O presidente do PSDB paulistano já reuniu o apoio de 22 dos 52 diretórios zonais do partido e espera selar a adesão dos demais até o fim de setembro. "Eu só não vou disputar o Senado se o Geraldo (Alckmin) ficar e for candidato. Essas conversas não serão tratadas em uma sala com charuto e vinho caro. É a militância que vai decidir", afirmou o dirigente tucano.

A escolha do candidato do PSDB ao Senado na disputa do ano que vem é tratada com cautela e causa desconforto nos bastidores do partido. Dirigentes da legenda disseram, por exemplo, que houve constrangimento no ato de filiação de Tomás Covas, filho de Bruno Covas. Na ocasião, com Aníbal no palanque, aliados de Alfredo colocaram faixas defendendo o seu nome para o Senado, o que provocou mal-estar.

Divergências

A cúpula do PSDB paulista descarta realizar as prévias para o Senado no mesmo dia das prévias nacionais e para governador, marcadas para 21 de novembro, e afirmou que Serra será ouvido na hora de definir o nome do candidato.
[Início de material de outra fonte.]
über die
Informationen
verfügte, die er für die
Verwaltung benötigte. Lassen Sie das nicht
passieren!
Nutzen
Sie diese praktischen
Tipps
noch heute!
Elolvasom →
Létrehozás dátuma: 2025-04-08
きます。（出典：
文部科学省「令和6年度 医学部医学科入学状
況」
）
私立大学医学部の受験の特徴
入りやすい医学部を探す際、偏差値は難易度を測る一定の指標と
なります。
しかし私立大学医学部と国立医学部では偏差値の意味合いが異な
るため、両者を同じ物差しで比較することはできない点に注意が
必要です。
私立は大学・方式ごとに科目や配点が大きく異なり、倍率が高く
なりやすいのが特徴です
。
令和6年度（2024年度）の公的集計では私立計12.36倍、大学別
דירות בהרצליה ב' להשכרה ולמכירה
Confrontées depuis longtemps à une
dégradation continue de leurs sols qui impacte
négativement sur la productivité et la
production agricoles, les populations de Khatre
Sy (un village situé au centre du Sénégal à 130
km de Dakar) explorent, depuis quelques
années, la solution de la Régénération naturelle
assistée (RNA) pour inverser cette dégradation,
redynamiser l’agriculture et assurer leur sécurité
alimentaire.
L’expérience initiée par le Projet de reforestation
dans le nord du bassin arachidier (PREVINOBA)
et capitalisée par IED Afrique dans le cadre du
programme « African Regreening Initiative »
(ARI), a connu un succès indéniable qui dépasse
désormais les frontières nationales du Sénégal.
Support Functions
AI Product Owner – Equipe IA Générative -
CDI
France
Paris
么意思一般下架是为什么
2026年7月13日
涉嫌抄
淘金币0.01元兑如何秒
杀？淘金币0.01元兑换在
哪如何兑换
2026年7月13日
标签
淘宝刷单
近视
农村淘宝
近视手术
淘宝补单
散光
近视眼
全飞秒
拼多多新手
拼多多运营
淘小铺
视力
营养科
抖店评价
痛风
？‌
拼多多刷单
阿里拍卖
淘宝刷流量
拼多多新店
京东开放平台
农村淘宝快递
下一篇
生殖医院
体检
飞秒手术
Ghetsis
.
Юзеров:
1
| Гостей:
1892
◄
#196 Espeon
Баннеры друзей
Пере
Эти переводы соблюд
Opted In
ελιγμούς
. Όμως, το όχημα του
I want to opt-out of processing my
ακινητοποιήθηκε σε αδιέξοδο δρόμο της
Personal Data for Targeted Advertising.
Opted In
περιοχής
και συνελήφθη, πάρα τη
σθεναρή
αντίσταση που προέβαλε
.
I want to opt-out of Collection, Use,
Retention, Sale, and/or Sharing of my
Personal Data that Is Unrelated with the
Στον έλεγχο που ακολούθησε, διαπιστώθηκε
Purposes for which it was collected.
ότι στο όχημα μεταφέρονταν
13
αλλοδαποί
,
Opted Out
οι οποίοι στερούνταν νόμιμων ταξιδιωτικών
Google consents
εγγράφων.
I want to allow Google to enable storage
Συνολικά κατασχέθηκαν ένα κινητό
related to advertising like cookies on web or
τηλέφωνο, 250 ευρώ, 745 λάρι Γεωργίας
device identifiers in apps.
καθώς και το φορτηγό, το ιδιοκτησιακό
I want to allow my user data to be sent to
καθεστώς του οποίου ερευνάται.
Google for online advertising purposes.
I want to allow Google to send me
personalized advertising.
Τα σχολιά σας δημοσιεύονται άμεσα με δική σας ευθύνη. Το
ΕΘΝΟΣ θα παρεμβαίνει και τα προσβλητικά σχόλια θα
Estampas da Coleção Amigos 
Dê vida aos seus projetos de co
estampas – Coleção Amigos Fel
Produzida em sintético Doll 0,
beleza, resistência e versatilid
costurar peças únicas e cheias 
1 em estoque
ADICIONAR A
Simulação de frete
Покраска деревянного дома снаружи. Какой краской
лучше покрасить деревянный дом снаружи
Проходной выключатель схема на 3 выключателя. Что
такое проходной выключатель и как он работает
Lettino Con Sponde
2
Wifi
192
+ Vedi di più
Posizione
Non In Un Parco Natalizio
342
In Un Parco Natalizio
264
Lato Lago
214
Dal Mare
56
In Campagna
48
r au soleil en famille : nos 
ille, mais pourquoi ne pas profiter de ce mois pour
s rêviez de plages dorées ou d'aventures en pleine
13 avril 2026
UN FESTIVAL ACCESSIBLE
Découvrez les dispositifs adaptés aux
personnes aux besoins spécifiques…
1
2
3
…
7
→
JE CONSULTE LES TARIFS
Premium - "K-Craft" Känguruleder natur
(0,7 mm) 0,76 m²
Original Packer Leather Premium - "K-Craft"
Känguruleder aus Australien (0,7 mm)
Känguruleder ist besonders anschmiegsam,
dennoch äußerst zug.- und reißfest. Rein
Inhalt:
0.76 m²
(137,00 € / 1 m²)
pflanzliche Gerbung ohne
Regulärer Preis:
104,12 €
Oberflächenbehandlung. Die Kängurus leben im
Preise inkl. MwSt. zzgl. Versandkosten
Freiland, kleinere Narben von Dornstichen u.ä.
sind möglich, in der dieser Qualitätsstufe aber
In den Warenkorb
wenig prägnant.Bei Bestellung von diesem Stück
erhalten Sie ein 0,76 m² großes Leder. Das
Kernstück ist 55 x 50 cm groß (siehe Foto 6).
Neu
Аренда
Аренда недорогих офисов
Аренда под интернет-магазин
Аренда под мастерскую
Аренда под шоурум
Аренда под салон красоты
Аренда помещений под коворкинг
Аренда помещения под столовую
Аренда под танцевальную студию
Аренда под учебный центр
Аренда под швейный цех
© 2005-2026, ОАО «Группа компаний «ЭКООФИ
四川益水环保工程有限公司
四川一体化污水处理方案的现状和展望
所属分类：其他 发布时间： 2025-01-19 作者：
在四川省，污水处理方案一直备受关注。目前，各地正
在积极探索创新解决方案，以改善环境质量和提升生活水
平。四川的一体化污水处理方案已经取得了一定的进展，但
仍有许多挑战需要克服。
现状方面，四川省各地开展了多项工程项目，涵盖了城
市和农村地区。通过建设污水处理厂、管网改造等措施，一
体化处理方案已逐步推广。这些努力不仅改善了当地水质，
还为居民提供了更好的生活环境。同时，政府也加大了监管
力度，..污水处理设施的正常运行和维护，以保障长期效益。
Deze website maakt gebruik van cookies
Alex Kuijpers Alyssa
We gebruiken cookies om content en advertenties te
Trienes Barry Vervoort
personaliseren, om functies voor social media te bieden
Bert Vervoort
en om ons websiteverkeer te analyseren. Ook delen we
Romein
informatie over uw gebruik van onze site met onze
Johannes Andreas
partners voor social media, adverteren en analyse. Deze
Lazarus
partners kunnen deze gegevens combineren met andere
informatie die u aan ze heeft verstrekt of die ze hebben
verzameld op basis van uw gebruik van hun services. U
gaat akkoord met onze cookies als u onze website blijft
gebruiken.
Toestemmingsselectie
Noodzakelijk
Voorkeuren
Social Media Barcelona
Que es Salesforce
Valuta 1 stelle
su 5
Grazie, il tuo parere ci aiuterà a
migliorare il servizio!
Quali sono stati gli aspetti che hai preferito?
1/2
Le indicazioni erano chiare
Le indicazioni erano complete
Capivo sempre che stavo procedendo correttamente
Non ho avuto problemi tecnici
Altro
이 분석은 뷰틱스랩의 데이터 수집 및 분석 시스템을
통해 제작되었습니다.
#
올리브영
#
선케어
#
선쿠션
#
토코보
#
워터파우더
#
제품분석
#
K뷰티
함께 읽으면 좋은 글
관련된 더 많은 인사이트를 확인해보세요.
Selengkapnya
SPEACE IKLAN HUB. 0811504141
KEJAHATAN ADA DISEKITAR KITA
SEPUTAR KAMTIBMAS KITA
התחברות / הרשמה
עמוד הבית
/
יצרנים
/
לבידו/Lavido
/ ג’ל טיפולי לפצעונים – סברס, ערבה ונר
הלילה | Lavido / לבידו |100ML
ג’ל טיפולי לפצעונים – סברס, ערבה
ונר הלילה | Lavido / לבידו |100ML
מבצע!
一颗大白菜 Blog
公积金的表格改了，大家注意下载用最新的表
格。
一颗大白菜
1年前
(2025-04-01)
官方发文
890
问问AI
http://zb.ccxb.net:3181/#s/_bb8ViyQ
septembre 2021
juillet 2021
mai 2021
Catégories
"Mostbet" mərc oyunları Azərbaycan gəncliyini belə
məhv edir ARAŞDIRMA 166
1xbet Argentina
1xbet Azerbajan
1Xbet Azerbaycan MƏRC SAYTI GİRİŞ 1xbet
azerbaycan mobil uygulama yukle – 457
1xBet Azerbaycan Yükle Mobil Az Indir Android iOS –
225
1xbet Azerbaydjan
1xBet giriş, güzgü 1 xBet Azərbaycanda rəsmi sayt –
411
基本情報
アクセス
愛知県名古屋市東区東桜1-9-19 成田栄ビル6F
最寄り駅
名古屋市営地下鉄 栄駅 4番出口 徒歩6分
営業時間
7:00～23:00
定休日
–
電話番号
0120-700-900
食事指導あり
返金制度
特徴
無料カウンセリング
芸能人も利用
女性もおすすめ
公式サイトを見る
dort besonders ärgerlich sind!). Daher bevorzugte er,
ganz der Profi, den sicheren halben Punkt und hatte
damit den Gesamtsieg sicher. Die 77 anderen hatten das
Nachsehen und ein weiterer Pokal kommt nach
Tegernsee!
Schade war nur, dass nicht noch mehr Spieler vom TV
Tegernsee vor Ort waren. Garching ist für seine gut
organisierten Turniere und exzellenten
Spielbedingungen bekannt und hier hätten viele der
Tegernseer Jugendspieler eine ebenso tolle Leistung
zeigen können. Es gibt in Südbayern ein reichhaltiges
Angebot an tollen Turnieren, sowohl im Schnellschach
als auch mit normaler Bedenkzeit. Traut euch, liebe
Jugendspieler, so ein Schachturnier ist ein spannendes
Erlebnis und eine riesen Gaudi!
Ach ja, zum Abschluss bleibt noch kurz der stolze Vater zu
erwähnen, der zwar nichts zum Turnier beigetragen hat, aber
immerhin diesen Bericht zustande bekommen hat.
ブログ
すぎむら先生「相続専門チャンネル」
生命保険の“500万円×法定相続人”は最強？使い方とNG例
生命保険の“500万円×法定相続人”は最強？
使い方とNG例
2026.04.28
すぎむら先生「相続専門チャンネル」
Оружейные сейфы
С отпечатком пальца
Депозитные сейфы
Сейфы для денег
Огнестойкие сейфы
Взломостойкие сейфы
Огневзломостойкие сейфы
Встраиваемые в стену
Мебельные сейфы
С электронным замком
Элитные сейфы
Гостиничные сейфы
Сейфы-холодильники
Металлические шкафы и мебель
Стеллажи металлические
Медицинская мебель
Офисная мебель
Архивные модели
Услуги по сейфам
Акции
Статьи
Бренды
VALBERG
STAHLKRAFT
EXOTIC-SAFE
Já aliados do governador João Doria consideram a possibilidade de o partido abrir mão de lançar um nome próprio na disputa para contemplar um dos partidos da coligação.

Aníbal foi presidente do Instituto Teotônio Vilela, ligado ao PSDB, entre 2015 e 2017. Foi eleito 5 vezes deputado federal por São Paulo: de 1993 a 2003, e de 2007 a 2015.

De 1999 a 2001, pediu licença de cargo para assumir como Secretário de Ciência, Tecnologia e Desenvolvimento Econômico do Estado de São Paulo. De 2011 a 2013, se afastou novamente para ocupar o comando da Secretaria de Energia do governo paulista. Foi vereador de São Paulo entre 2005 e 2007.

Em março de 2018, depois de derrota nas prévias do PSDB para o governo de São Paulo, Aníbal divulgou vídeo em que chama o então prefeito João Doria de "marqueteiro, mentiroso contumaz". No vídeo, José Aníbal afirma que as prévias do PSDB "não tiveram a integridade, a transparência e os debates que seriam necessários para criar convergência e unidade".